TASK GOAL:
Take the listing from its first line through the line that contains "- black buckle plate [273,137,368,230]" and please retype those lines exactly, leaving out the pictures.

RECORDS:
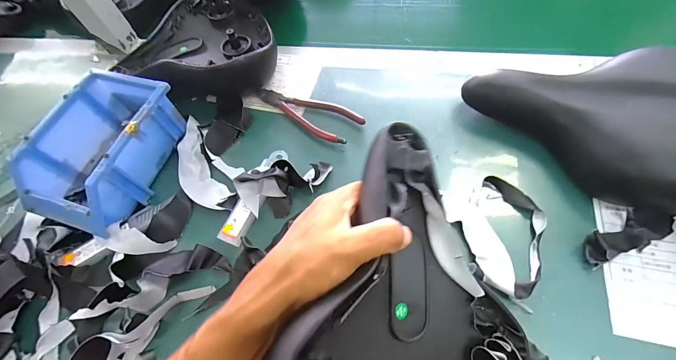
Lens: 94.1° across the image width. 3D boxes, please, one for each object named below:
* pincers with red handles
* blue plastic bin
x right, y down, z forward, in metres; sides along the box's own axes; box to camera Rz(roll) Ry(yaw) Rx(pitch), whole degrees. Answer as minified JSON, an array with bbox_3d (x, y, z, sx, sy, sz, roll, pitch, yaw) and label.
[{"bbox_3d":[-0.038,-0.095,0.418,0.148,0.014,0.054,31,69,20],"label":"pincers with red handles"},{"bbox_3d":[-0.278,-0.036,0.371,0.123,0.070,0.176,17,65,14],"label":"blue plastic bin"}]

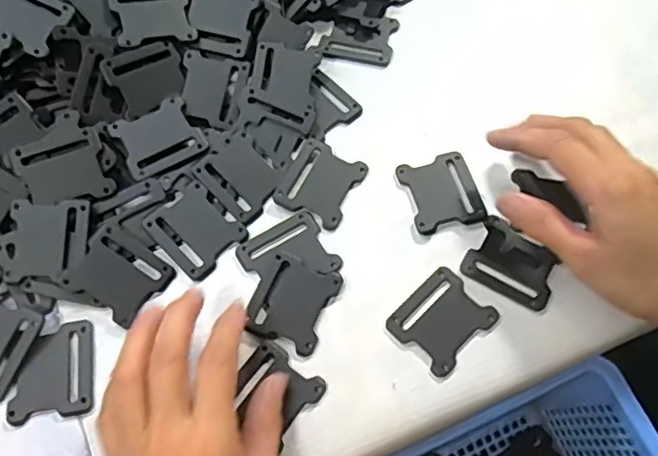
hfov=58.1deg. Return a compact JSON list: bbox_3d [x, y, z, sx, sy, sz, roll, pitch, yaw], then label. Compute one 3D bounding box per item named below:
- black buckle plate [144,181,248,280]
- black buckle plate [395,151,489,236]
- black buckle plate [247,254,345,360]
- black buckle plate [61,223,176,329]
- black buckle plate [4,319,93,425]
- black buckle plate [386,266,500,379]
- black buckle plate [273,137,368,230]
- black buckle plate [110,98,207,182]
[{"bbox_3d":[-0.079,0.000,0.350,0.048,0.005,0.041,41,71,17],"label":"black buckle plate"},{"bbox_3d":[0.069,-0.022,0.363,0.044,0.004,0.048,-14,65,-7],"label":"black buckle plate"},{"bbox_3d":[-0.021,0.042,0.333,0.042,0.007,0.048,21,66,10],"label":"black buckle plate"},{"bbox_3d":[-0.120,0.026,0.337,0.049,0.004,0.042,37,68,0],"label":"black buckle plate"},{"bbox_3d":[-0.149,0.076,0.317,0.043,0.004,0.049,-10,65,-5],"label":"black buckle plate"},{"bbox_3d":[0.063,0.051,0.331,0.050,0.004,0.043,-41,71,-18],"label":"black buckle plate"},{"bbox_3d":[-0.005,-0.028,0.366,0.043,0.005,0.049,26,67,12],"label":"black buckle plate"},{"bbox_3d":[-0.106,-0.057,0.370,0.049,0.010,0.041,-29,68,-13],"label":"black buckle plate"}]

ANSWER FOR THIS EXERCISE:
Lens: 94.1° across the image width. 3D boxes, please, one for each object named below:
* pincers with red handles
* blue plastic bin
x right, y down, z forward, in metres; sides along the box's own axes; box to camera Rz(roll) Ry(yaw) Rx(pitch), whole degrees. Answer as minified JSON, an array with bbox_3d (x, y, z, sx, sy, sz, roll, pitch, yaw) and label.
[{"bbox_3d":[-0.038,-0.095,0.418,0.148,0.014,0.054,31,69,20],"label":"pincers with red handles"},{"bbox_3d":[-0.278,-0.036,0.371,0.123,0.070,0.176,17,65,14],"label":"blue plastic bin"}]

hfov=58.1deg. Return a compact JSON list: bbox_3d [x, y, z, sx, sy, sz, roll, pitch, yaw], then label. Compute one 3D bounding box per item named below:
- black buckle plate [144,181,248,280]
- black buckle plate [395,151,489,236]
- black buckle plate [247,254,345,360]
- black buckle plate [61,223,176,329]
- black buckle plate [4,319,93,425]
- black buckle plate [386,266,500,379]
- black buckle plate [273,137,368,230]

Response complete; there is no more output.